Se metió la mano en el bolsillo para calentarse sin dejar de pensar en el caso. Will no era tan idiota como para adjudicarse todo el mérito de los arrestos que había llevado a cabo. De hecho, la mayor parte de los delincuentes eran bastante idiotas. La mayoría de los asesinos cometían errores porque por lo general se dejaban llevar por sus impulsos. Se producía una pelea, había un revólver de por medio, los ánimos se exaltaban y, una vez que todo había acabado, la única duda era si el fiscal le acusaría de homicidio en primer o segundo grado.

Sin embargo, los secuestros a manos de un extraño eran diferentes, más difíciles de resolver, sobre todo cuando había más de una víctima. Los asesinos en serie, por definición, eran buenos en su trabajo: sabían de antemano que iban a asesinar a alguien, a quién y cómo iban a hacerlo. Habían practicado sus habilidades una y otra vez y las habían ido perfeccionando. Sabían cómo evitar que los descubrieran, ocultando las pruebas o simplemente no dejándolas. Dar con ellos tenía más que ver con que la policía tuviera un golpe de suerte que con que el asesino se confiara demasiado.

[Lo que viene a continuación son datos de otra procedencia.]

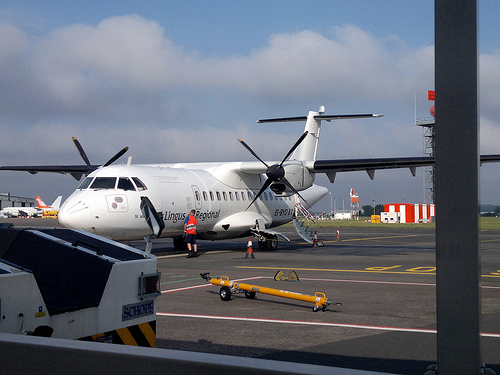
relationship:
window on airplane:
[77, 176, 145, 190] [2, 104, 483, 252]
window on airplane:
[77, 176, 91, 189] [2, 104, 483, 252]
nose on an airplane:
[50, 198, 91, 261] [2, 104, 483, 252]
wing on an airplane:
[302, 157, 498, 180] [57, 109, 495, 240]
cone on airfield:
[243, 234, 255, 260] [306, 190, 471, 258]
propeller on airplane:
[237, 131, 309, 211] [5, 107, 450, 257]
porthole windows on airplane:
[195, 190, 292, 201] [2, 104, 483, 252]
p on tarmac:
[364, 260, 400, 274] [332, 246, 452, 335]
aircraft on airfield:
[0, 103, 386, 251] [0, 190, 499, 375]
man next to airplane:
[181, 208, 201, 258] [2, 104, 483, 252]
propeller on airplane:
[237, 131, 313, 214] [2, 104, 483, 252]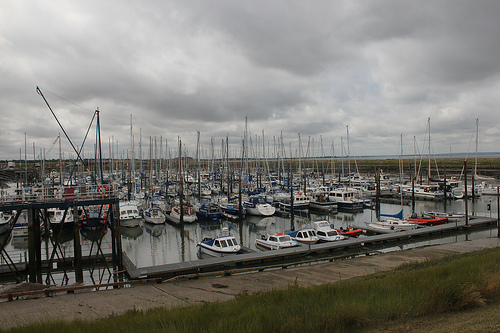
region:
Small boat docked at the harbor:
[196, 229, 244, 256]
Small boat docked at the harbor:
[252, 224, 294, 256]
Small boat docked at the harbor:
[287, 222, 317, 249]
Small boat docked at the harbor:
[307, 214, 343, 245]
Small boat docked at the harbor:
[370, 210, 415, 238]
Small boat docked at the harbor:
[400, 202, 437, 228]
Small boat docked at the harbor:
[327, 181, 369, 213]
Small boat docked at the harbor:
[309, 184, 336, 211]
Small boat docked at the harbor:
[277, 190, 317, 212]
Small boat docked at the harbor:
[242, 182, 284, 227]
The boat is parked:
[195, 225, 244, 259]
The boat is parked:
[248, 227, 296, 254]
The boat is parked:
[286, 220, 318, 245]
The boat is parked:
[307, 218, 349, 248]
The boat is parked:
[331, 214, 363, 241]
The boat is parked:
[366, 210, 409, 235]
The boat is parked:
[402, 208, 441, 228]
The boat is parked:
[113, 193, 139, 228]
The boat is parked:
[139, 195, 163, 228]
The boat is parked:
[168, 198, 198, 227]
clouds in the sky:
[1, 23, 496, 120]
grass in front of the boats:
[120, 273, 492, 319]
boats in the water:
[7, 158, 496, 241]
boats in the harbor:
[13, 148, 478, 269]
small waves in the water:
[146, 233, 191, 256]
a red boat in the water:
[411, 207, 447, 222]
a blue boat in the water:
[190, 200, 225, 219]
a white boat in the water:
[204, 227, 246, 258]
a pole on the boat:
[423, 117, 444, 179]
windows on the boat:
[219, 238, 240, 243]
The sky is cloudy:
[6, 8, 497, 147]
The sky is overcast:
[6, 7, 493, 133]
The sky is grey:
[5, 3, 498, 125]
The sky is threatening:
[8, 8, 498, 155]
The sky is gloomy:
[6, 1, 496, 131]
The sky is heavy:
[8, 6, 488, 145]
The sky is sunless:
[9, 13, 484, 141]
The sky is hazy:
[6, 3, 493, 120]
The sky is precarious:
[9, 5, 487, 137]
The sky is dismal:
[8, 10, 483, 146]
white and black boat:
[197, 233, 243, 258]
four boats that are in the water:
[196, 219, 346, 258]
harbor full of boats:
[0, 84, 497, 287]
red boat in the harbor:
[334, 221, 363, 237]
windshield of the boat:
[216, 235, 238, 247]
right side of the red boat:
[405, 210, 446, 226]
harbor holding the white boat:
[374, 218, 419, 232]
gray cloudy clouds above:
[0, 10, 495, 162]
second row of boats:
[0, 187, 381, 233]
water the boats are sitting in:
[1, 207, 386, 291]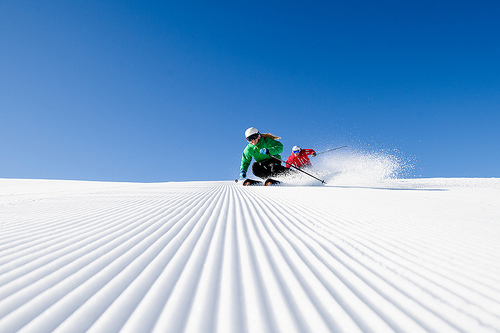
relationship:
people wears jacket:
[237, 125, 290, 179] [229, 127, 289, 184]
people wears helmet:
[237, 125, 290, 179] [241, 120, 263, 140]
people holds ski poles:
[237, 125, 290, 179] [277, 157, 330, 190]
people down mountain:
[241, 125, 311, 189] [237, 182, 404, 322]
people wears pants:
[237, 125, 290, 179] [250, 157, 290, 177]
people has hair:
[237, 125, 290, 179] [246, 122, 276, 141]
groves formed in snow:
[2, 178, 494, 332] [2, 180, 482, 331]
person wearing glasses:
[238, 125, 295, 176] [244, 130, 259, 142]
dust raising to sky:
[326, 144, 434, 195] [16, 20, 467, 150]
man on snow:
[283, 137, 333, 187] [2, 180, 482, 331]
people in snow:
[237, 125, 290, 179] [2, 180, 482, 331]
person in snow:
[283, 145, 316, 171] [2, 180, 482, 331]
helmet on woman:
[243, 126, 258, 138] [238, 125, 298, 179]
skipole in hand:
[255, 150, 327, 188] [260, 146, 270, 156]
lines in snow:
[137, 215, 257, 308] [2, 180, 482, 331]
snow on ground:
[47, 226, 348, 299] [1, 179, 482, 329]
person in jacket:
[283, 145, 316, 171] [286, 146, 318, 163]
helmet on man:
[290, 144, 300, 153] [285, 145, 317, 169]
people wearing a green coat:
[237, 125, 290, 179] [238, 135, 281, 174]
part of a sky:
[5, 71, 485, 200] [93, 22, 189, 114]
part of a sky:
[23, 105, 488, 190] [88, 21, 223, 146]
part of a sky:
[142, 77, 209, 180] [0, 4, 487, 156]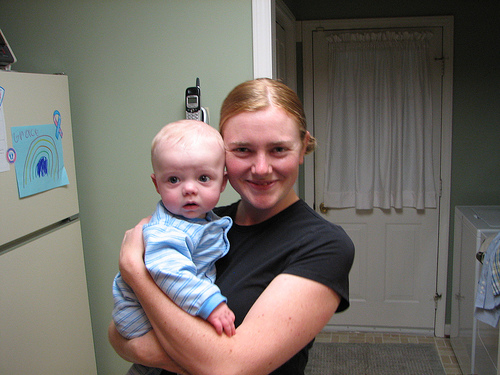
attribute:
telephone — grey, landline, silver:
[184, 77, 203, 118]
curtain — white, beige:
[330, 32, 438, 208]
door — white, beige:
[311, 32, 439, 338]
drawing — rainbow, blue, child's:
[9, 127, 71, 197]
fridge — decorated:
[1, 70, 96, 374]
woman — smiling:
[218, 81, 356, 373]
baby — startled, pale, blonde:
[115, 118, 235, 362]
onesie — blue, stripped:
[140, 202, 231, 320]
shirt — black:
[211, 199, 354, 374]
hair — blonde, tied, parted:
[219, 76, 306, 136]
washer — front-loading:
[446, 203, 497, 371]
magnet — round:
[5, 146, 16, 164]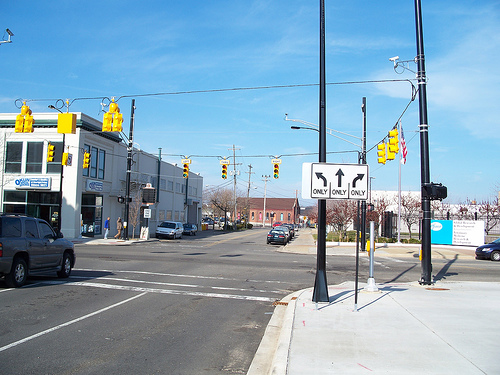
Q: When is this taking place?
A: Daytime.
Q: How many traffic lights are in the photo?
A: Eleven.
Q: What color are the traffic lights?
A: Yellow.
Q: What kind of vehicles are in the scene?
A: Cars.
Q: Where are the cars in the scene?
A: Street.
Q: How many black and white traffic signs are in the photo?
A: One.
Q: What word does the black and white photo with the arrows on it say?
A: Only.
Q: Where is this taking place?
A: At a city intersection.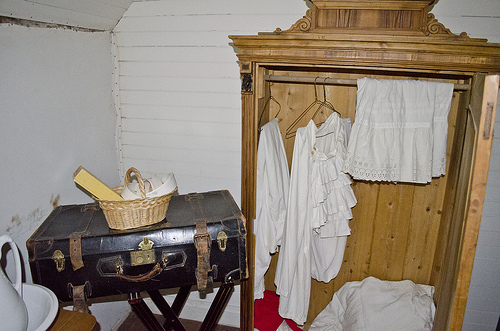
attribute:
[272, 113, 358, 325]
shirt — white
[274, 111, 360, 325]
clothes item — white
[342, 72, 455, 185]
clothes item — white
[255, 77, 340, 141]
hangers — metal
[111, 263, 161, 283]
handle — brown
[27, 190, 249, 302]
suitcase — black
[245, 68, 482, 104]
pole — wooden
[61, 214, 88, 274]
strap — brown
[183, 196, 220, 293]
strap — brown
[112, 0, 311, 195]
wall — white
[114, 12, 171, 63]
board — white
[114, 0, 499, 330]
brick wall — white, painted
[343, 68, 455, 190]
cloth — white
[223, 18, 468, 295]
wood cabinet — pale brown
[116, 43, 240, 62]
board — white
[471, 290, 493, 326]
board — white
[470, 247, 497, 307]
wall — white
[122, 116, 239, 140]
board — white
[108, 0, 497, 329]
wall — white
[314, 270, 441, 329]
blanket — partially-folded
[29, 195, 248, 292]
suitcase — black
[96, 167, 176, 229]
basket — light, brown, woven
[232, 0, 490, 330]
closet — light, color, wooden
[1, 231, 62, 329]
basin — wash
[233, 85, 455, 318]
linens — white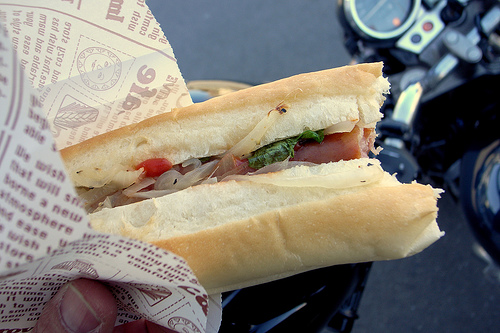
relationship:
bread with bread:
[58, 61, 449, 298] [51, 51, 460, 304]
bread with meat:
[58, 61, 449, 298] [210, 104, 402, 194]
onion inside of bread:
[81, 156, 217, 205] [58, 61, 449, 298]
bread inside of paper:
[58, 61, 449, 298] [1, 1, 233, 327]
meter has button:
[327, 0, 434, 47] [422, 21, 435, 33]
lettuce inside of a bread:
[237, 121, 331, 173] [58, 61, 449, 298]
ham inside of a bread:
[218, 109, 387, 179] [58, 61, 449, 298]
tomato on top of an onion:
[129, 144, 191, 183] [75, 152, 240, 218]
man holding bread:
[29, 277, 118, 332] [58, 61, 449, 298]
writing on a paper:
[5, 133, 74, 256] [1, 1, 233, 327]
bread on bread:
[58, 61, 449, 298] [51, 51, 460, 304]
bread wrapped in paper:
[58, 61, 449, 298] [1, 1, 233, 327]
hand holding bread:
[32, 279, 122, 332] [58, 61, 449, 298]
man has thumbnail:
[29, 277, 118, 332] [57, 281, 102, 332]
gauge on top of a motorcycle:
[347, 3, 429, 38] [331, 0, 497, 322]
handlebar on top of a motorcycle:
[381, 47, 428, 183] [331, 0, 497, 322]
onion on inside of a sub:
[81, 156, 217, 205] [45, 61, 450, 275]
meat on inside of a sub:
[210, 104, 402, 194] [45, 61, 450, 275]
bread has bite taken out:
[58, 61, 449, 298] [344, 33, 456, 280]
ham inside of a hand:
[235, 126, 383, 175] [5, 238, 234, 332]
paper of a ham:
[1, 1, 233, 327] [235, 126, 383, 175]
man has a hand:
[10, 260, 207, 331] [32, 279, 122, 332]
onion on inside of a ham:
[81, 156, 217, 205] [235, 126, 383, 175]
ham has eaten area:
[235, 126, 383, 175] [357, 21, 451, 266]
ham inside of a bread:
[235, 126, 383, 175] [58, 61, 449, 298]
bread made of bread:
[58, 61, 449, 298] [51, 51, 460, 304]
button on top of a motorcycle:
[422, 21, 435, 33] [331, 0, 497, 322]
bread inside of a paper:
[58, 61, 449, 298] [1, 1, 233, 327]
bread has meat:
[58, 61, 449, 298] [210, 104, 402, 194]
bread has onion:
[58, 61, 449, 298] [81, 156, 217, 205]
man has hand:
[29, 277, 118, 332] [32, 279, 122, 332]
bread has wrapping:
[58, 61, 449, 298] [1, 4, 237, 330]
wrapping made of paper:
[1, 4, 237, 330] [1, 1, 233, 327]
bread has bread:
[58, 61, 449, 298] [58, 61, 449, 298]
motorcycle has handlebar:
[331, 0, 497, 322] [376, 71, 427, 179]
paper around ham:
[1, 1, 233, 327] [235, 126, 383, 175]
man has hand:
[29, 277, 118, 332] [5, 238, 234, 332]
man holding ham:
[29, 277, 118, 332] [235, 126, 383, 175]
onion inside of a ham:
[81, 156, 217, 205] [235, 126, 383, 175]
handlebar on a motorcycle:
[376, 71, 427, 179] [331, 0, 497, 322]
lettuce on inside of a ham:
[237, 121, 331, 173] [235, 126, 383, 175]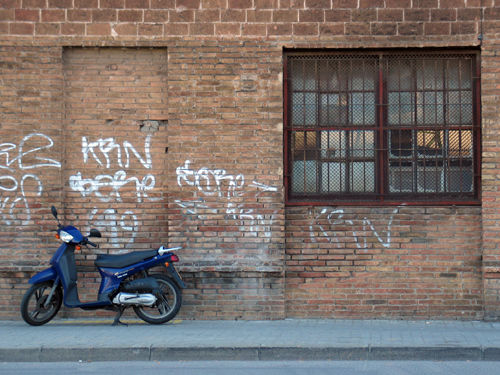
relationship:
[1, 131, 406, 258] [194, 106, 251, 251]
graffitti on wall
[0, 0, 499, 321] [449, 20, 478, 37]
brown wall on brick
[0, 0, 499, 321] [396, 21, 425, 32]
brown wall on brick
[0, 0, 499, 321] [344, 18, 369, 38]
brown wall on brick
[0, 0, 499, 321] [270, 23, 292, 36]
brown wall on brick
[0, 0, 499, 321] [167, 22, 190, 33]
brown wall on brick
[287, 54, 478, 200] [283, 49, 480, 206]
window has bars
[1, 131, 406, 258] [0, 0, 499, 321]
graffitti on brown wall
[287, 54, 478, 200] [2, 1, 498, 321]
window on building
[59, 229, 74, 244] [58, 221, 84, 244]
light on moped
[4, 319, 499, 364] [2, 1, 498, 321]
curb near building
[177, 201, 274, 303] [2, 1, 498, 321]
white paint on building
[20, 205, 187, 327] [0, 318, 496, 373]
bike on pavement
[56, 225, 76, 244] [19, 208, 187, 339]
light on bike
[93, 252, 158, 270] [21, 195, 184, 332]
seat on bike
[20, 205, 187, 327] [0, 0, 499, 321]
bike by brown wall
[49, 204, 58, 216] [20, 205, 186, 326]
mirror on moped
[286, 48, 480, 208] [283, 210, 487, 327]
mesh wire behind walls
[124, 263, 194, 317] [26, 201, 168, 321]
wheel of bike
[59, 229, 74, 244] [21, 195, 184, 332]
light of bike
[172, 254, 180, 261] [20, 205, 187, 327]
lights of bike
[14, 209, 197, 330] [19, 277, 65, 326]
bike has wheel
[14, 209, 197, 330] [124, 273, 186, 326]
bike has wheel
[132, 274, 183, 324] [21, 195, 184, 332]
wheel of a bike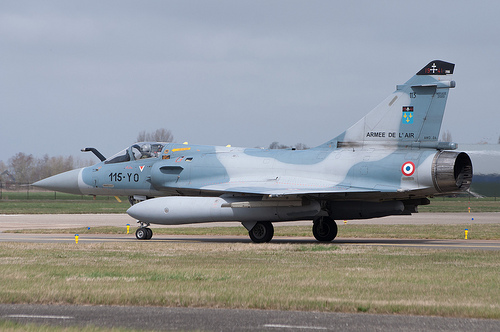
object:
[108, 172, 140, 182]
115-yo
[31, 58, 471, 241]
plane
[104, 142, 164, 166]
cockpit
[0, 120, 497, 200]
trees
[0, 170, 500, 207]
fence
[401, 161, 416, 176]
emblem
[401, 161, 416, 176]
paint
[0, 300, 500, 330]
paved road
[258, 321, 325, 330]
white line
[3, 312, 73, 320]
white line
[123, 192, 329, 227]
missle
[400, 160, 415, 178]
logo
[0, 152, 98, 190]
trees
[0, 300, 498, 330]
runway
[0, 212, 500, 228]
runway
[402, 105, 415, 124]
logo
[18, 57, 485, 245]
blue jet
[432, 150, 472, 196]
jet exhaust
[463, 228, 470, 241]
marker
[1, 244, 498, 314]
grass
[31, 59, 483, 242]
jet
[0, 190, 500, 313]
field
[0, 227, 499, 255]
runway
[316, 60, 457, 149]
tail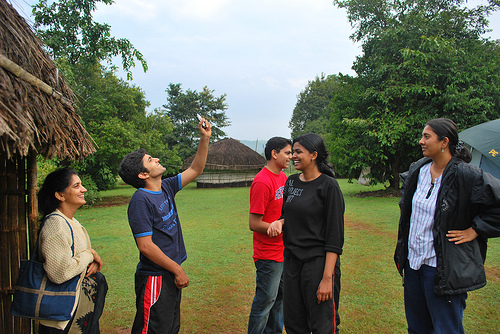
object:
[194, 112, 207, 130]
cellphone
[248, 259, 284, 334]
jeans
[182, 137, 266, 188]
grass hut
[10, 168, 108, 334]
lady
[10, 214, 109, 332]
bag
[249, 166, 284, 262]
shirt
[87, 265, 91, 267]
ring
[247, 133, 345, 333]
people standing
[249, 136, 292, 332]
guy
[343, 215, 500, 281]
path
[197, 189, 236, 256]
grass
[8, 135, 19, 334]
pole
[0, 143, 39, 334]
pole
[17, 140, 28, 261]
pole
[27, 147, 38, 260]
pole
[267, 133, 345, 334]
woman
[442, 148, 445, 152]
earring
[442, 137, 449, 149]
ear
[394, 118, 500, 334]
woman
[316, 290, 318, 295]
ring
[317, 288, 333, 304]
finger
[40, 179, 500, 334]
ground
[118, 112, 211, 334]
guy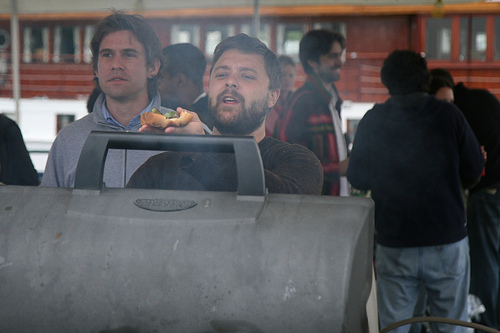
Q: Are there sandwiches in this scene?
A: Yes, there is a sandwich.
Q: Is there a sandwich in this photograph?
A: Yes, there is a sandwich.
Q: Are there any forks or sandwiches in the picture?
A: Yes, there is a sandwich.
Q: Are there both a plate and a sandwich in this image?
A: No, there is a sandwich but no plates.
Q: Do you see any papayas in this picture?
A: No, there are no papayas.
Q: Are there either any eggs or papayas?
A: No, there are no papayas or eggs.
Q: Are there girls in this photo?
A: No, there are no girls.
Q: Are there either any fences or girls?
A: No, there are no girls or fences.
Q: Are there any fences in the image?
A: No, there are no fences.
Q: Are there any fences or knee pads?
A: No, there are no fences or knee pads.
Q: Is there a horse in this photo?
A: No, there are no horses.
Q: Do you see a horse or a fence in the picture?
A: No, there are no horses or fences.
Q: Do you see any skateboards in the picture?
A: No, there are no skateboards.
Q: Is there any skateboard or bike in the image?
A: No, there are no skateboards or bikes.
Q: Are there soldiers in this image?
A: No, there are no soldiers.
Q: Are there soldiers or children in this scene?
A: No, there are no soldiers or children.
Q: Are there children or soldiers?
A: No, there are no soldiers or children.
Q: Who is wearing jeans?
A: The man is wearing jeans.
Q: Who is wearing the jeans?
A: The man is wearing jeans.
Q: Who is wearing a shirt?
A: The man is wearing a shirt.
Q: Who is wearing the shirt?
A: The man is wearing a shirt.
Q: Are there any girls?
A: No, there are no girls.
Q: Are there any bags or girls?
A: No, there are no girls or bags.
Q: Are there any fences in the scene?
A: No, there are no fences.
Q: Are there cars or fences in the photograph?
A: No, there are no fences or cars.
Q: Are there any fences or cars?
A: No, there are no fences or cars.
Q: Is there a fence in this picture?
A: No, there are no fences.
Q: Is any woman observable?
A: No, there are no women.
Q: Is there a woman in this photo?
A: No, there are no women.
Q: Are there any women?
A: No, there are no women.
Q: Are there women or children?
A: No, there are no women or children.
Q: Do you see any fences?
A: No, there are no fences.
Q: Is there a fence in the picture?
A: No, there are no fences.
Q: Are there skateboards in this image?
A: No, there are no skateboards.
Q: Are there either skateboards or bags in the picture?
A: No, there are no skateboards or bags.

A Ted Bundy lo habían detenido gracias a un control de rutina. Dos veces. A BTK —que firmaba irónicamente sus cartas con dichas iniciales para indicar que le gustaba atar, torturar y matar a sus víctimas (
Bind, torture and kill
)— lo cogieron por un CD que le pasó accidentalmente a su pastor. A Richard Ramírez lo atrapó un ciudadano cuyo coche había intentado robar. A todos ellos les pillaron por casualidad, y tenían ya varios crímenes a sus espaldas cuando los detuvieron. Para la mayoría de los asesinatos en serie pasaban los años, y lo único que podía hacer la policía era esperar a que aparecieran más cadáveres y rezar para que el azar llevara a los criminales ante la justicia.

Will pensó en lo que sabían de su hombre: un sedán blanco a toda velocidad por la carretera, una cámara de tortura en mitad de la nada, unos testigos bastante mayores que no habían podido aportar nada útil. Jake Berman podía ser una pista, pero igual no lo encontraban nunca. Rick Sigler estaba limpio como una patena, salvo por los dos meses de hipoteca que debía, cosa que no era de extrañar dado el mal momento que atravesaba la economía. Los Coldfield eran —según los papeles, al menos— un matrimonio de jubilados absolutamente ejemplar. A Pauline McGhee le preocupaba su hermano, pero su preocupación podía deberse a motivos que nada tenían que ver con el asunto. De hecho, ni siquiera estaba seguro de que Pauline tuviera algo que ver con su caso.